Study questions.
**1.** In the article below on the IPCC meeting in Christchurch, begin at the words "The city will" and stop after "the decades ahead.". Set down that stretch word for word.
**2.** Name each topic that the article below on the IPCC meeting in Christchurch says the report will advise policy-makers on.

Selected passage.

--------------------------------

IPCC meeting in Christchurch on sustainable management of land and water

Regardless of views on climate change it is important that New Zealand and the world do as much as possible to work towards sustainable land and water use. Experts from around the world will meet in Christchurch this week to work on a report that will advise governments on this.

Stuff: Global experts gather in Christchurch to tackle climate change

Some of the world’s brightest minds are gathering in Christchurch this week to discuss how best to tackle the ever-pressing issue of climate change.

The city will host 120 scientists from 59 countries as they examine how to manage some of the thorniest problems caused by our rapidly-changing environment.

As members of the Intergovernmental Panel on Climate Change (IPCC) – a global coalition of scientists and academics – they will spend the next five days drafting a report that will inform and influence how governments deal with the problem in the decades ahead.

The report has a specific focus, to advise policy-makers on sustainable management of land and water, how to ensure millions of vulnerable people around the world have enough food, cutting greenhouse gases and how to address the growing problem of desertification.

--------------------------------

Given information.
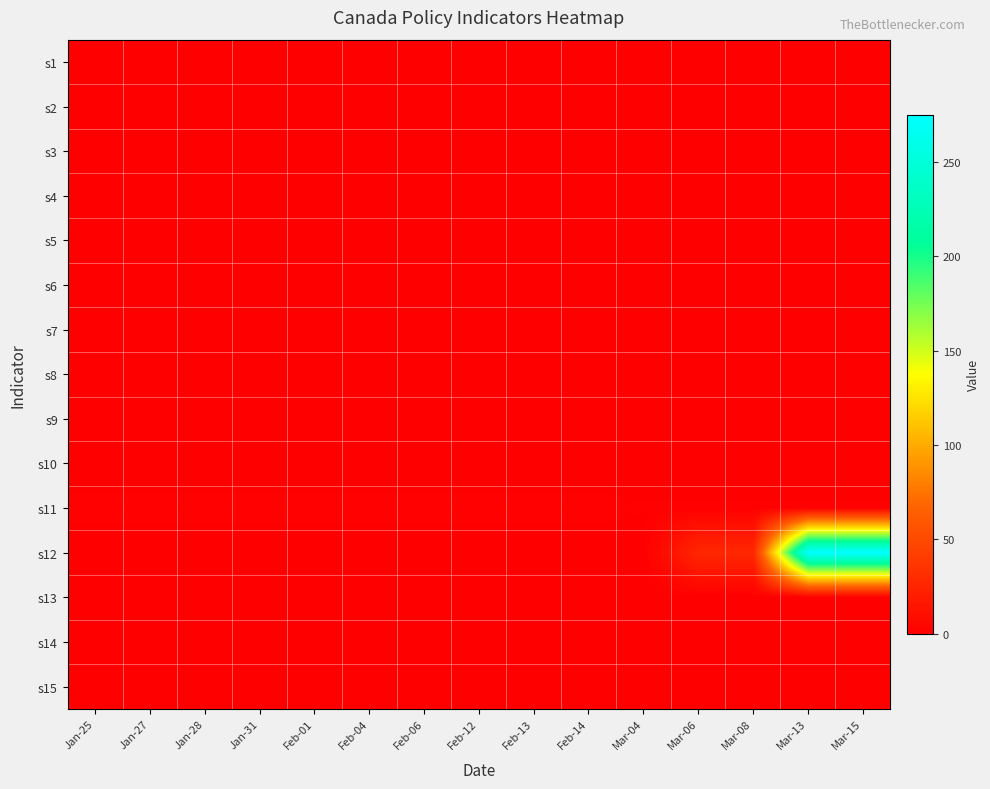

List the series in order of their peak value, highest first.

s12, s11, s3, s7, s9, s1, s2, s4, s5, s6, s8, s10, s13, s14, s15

--------------------------------

Written responses.
**1.**
The city will host 120 scientists from 59 countries as they examine how to manage some of the thorniest problems caused by our rapidly-changing environment.

As members of the Intergovernmental Panel on Climate Change (IPCC) – a global coalition of scientists and academics – they will spend the next five days drafting a report that will inform and influence how governments deal with the problem in the decades ahead.

**2.**
- Sustainable management of land and water
- Ensuring millions of vulnerable people around the world have enough food
- Cutting greenhouse gases
- Addressing the growing problem of desertification